Loupiotte, mon étoile de tête

Loupiotte est la fille de Jinka, née d’une portée que nous n’avions pas vraiment prévue mais parfois, la nature décide pour nous.
Elle est arrivée juste après Kumiak, en sixième position dans l’ordre de la meute.
Une petite boule de nerfs et de volonté, un vrai leader en devenir. « Will to go », comme on dit dans le jargon.
C’est ce que je voyais dans ses yeux dès le début.

Nous étions alors en vacances à Bourg d’Oisans, en Isère. Un jeune homme très sportif s’était montré intéressé par la petite.
Il semblait sincère, promettait de bien s’en occuper.
Et même si le cœur se serrait déjà à l’idée de s’en séparer, nous avions décidé de la placer.
Avec Kumiak encore tout jeune, nous ne pensions pas agrandir la meute si vite.
Je suis donc allée remettre Loupiotte à son nouveau propriétaire confiante, mais un peu inquiète malgré tout.

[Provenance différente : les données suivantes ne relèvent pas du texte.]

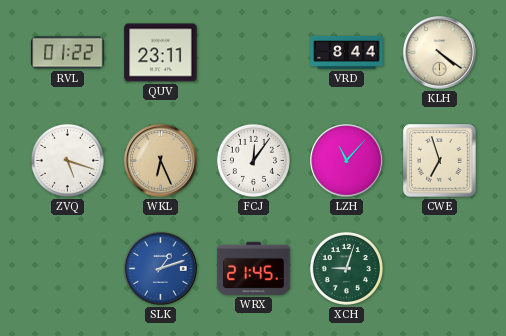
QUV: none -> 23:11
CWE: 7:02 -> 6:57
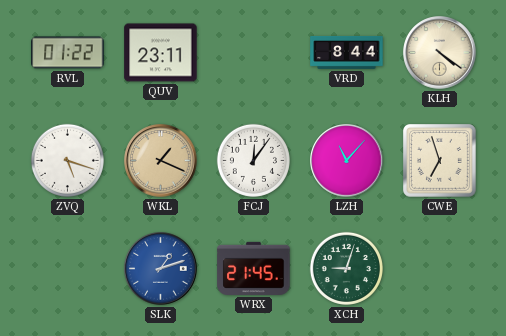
WKL: 6:26 -> 1:19
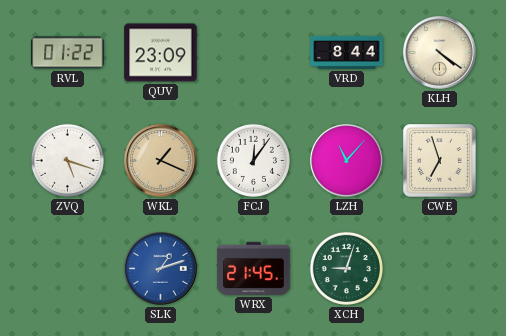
QUV: 23:11 -> 23:09
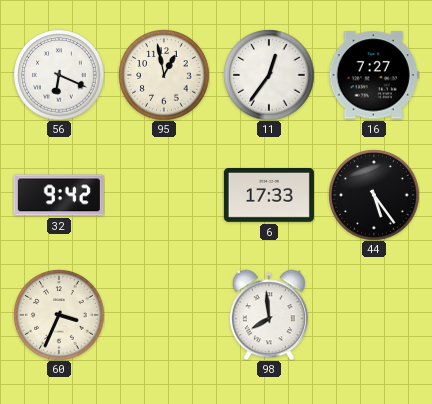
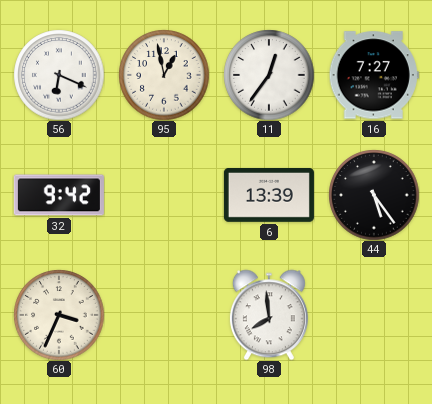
6: 17:33 -> 13:39
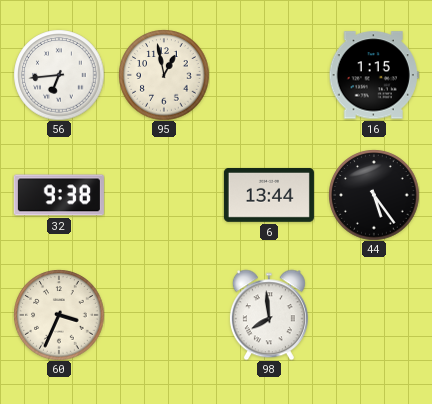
56: 6:19 -> 6:44
11: 12:36 -> none
16: 7:27 -> 1:15
32: 9:42 -> 9:38
6: 13:39 -> 13:44
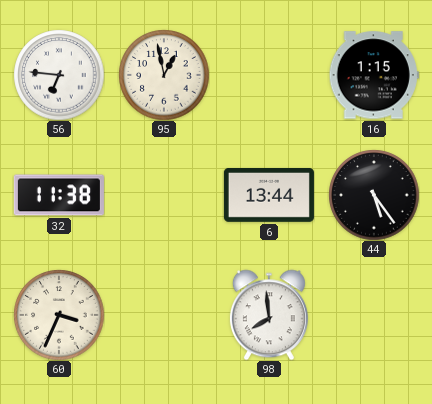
56: 6:44 -> 6:46
32: 9:38 -> 11:38
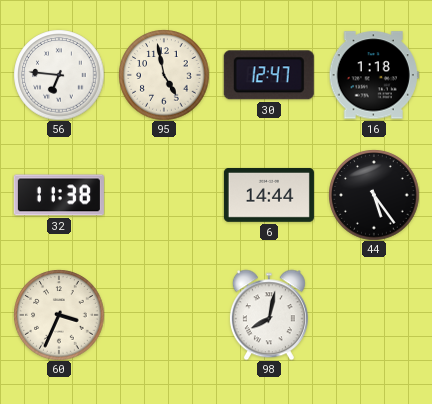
95: 12:58 -> 4:58
30: none -> 12:47
16: 1:15 -> 1:18
6: 13:44 -> 14:44
98: 7:59 -> 8:02
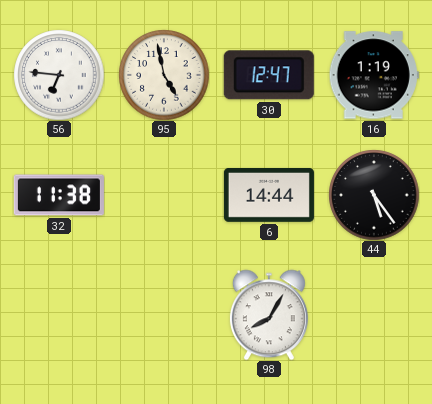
16: 1:18 -> 1:19
60: 3:34 -> none
98: 8:02 -> 8:05
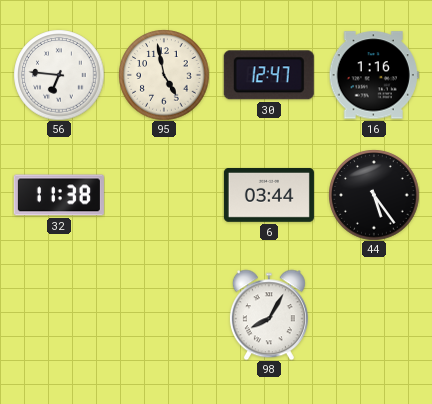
16: 1:19 -> 1:16
6: 14:44 -> 03:44
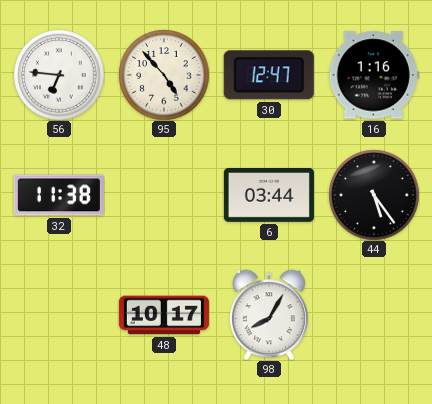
95: 4:58 -> 4:53
48: none -> 10:17
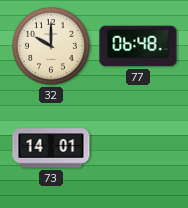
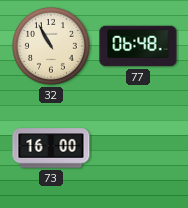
32: 10:00 -> 10:55
73: 14:01 -> 16:00
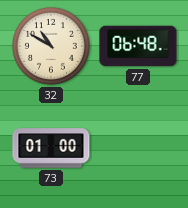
32: 10:55 -> 10:50
73: 16:00 -> 01:00
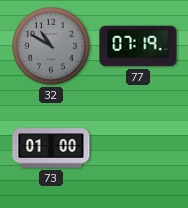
32 dial: cream -> grey
77: 06:48 -> 07:19
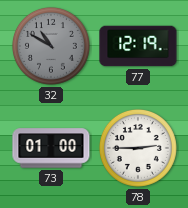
77: 07:19 -> 12:19
78: none -> 2:45
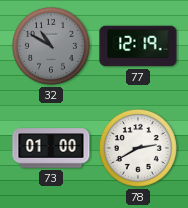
78: 2:45 -> 2:40
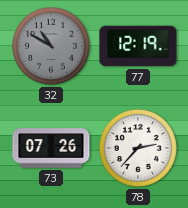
73: 01:00 -> 07:26
78: 2:40 -> 2:37
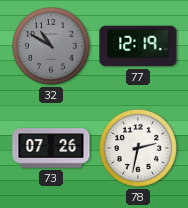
78: 2:37 -> 2:32
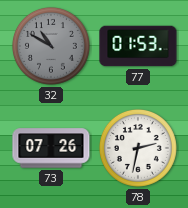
77: 12:19 -> 01:53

Je lui avais dit que je restais dans la région toute la semaine, prête à intervenir au moindre souci.
Mais très vite, mes doutes ont pris racine. Chaque jour, un nouvel incident.
Un jour, il m’annonce que Loupiotte est tombée dans la rivière
— en plein hiver, à seulement deux mois. Le lendemain, elle toussait.
Et le surlendemain, elle était attachée sous une table dans un café, car des clients voulaient la racheter.
C’en était trop. Avec mon ami musher, nous avons foncé la récupérer.

Loupiotte réintégra aussitôt notre tribu. Mon cœur saignait de lui avoir fait vivre ce début de vie,
mais il était aussi rempli de joie de la retrouver.
Elle a grandi entourée de sa mère Jinka, avec qui elle entretenait un lien unique.
À la moindre blessure, Jinka accourait, tremblante, pour la lécher, jouer avec elle, la rassurer.
Leur complicité était bouleversante. Avec les années, elles se sont éloignées du reste de la meute.
Trop de conflits entre femelles, deux lignées, deux mondes.
Alors, elles vécurent ensemble, parfois rejointes par quelques mâles, mais toujours en duo, inséparables.

Loupiotte, toute petite déjà, était brillante. Dotée d’un mental en acier.
Elle hurlait comme si on l’égorgeait à chaque départ — impossible de la manquer.
C’est elle qui est devenue notre chienne de tête, celle qui connaissait par cœur les directions, les demi-tours.
Quelle joie c’était de travailler avec elle ! Même après 30 kilomètres, elle voulait repartir.
Je me suis souvent demandé si elle connaîtrait un jour l’épuisement.
Et ce jour-là est arrivé. Trop tôt.

En décembre 2001, lors de la fugue de Jinka, Loupiotte a suivi sa mère.
Je revois encore cette image ma chienne étendue sur le bitume, inerte, mais vivante, me regardant de ses yeux si doux.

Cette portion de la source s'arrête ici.